Many of these improvements are produced by the “sweat-equity” of the DIY owners and are a major means of increasing household wealth and well-being. They arealso a potent form of saving, provided the owners are investing in tangible improvements and not over-priced land.

These suburban on-site improvements go on forever. Consequently, even today there are about 80,000 certified “alterations” a year in New Zealand – and many more that don’t get near a permit.

All these activities create jobs for the people who make the spa pools, the plasma TVs, the gardening tools, the cars, and the Gazebos.
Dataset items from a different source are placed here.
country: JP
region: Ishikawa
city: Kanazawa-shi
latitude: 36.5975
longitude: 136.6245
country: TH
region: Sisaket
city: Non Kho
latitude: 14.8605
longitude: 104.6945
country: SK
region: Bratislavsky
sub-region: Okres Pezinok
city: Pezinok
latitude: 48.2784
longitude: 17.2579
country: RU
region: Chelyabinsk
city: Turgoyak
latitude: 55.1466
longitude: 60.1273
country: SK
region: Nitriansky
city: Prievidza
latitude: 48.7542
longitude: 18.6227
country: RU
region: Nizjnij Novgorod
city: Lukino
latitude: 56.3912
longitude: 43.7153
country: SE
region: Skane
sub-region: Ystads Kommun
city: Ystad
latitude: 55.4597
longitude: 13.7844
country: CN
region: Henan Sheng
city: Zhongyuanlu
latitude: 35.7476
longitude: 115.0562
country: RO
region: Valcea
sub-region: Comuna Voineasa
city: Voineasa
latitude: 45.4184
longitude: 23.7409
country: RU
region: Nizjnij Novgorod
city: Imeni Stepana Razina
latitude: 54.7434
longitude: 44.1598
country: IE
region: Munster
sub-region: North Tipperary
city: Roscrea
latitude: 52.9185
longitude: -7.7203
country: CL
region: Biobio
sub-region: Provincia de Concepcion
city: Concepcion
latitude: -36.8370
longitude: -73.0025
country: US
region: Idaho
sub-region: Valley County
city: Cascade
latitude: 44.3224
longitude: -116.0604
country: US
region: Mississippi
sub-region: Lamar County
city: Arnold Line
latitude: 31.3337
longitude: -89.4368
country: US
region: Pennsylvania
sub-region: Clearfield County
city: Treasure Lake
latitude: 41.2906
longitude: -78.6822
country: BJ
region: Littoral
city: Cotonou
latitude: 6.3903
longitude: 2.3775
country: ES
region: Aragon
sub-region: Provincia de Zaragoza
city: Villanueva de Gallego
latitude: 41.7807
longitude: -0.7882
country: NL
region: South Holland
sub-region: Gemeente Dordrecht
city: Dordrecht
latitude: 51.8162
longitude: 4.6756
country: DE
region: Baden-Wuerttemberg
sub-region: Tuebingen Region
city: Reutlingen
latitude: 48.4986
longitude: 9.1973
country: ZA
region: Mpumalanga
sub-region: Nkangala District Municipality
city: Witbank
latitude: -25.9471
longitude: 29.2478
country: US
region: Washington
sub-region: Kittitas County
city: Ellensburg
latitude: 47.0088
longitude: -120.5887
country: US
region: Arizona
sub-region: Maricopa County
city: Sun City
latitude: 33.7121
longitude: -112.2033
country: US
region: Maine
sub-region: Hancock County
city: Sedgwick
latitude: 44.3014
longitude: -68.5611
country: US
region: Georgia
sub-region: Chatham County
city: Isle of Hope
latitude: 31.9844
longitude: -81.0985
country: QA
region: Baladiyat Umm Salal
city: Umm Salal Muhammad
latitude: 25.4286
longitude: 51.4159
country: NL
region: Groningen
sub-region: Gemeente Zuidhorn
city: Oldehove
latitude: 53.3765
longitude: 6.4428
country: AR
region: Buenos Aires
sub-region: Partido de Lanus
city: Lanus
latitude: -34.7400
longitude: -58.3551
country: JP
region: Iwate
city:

After several years from start up the properties are likely to require a gardener once a week, and maybe a housekeeper one or two days a week, and baby sitters, and whatever else the modern family needs to manage its work-life balance. These are the on-site ‘jobs’, but the families also need teachers, doctors, day-care providers, retail staff and so on and so on.

The sixties report concluded that every 1000 houses would generate a total of 40,000 contracts and jobs. Which seems outrageous until you divide the 40,000 by the fifteen to twenty years, which comes back to the multipliers of 2.0 to 2.6.

The sixties thought-experiment reminds us that by driving our residential build-rate from 24,000 a year to a no more than 13,000 a year, and probably much fewer, we are turning off the boiler that regenerates our middle class.

It also explains why an economy with a low “build-rate” is unlikely to enjoy full employment.
Those suburbs were not “a sad price to pay for our post war housing” but were the economic driver of “the long summer of content” so well described by Bill Bryson in “The Thunderbird Kid.”

So why are we allowing our institutions to destroy the ability to regenerate our own suburban middle class?

Whatever happened to genuine sustainable development? Sustainable for middle class people and families too.

Owen McShane is Director of the Centre for Resource Management Studies, New Zealand.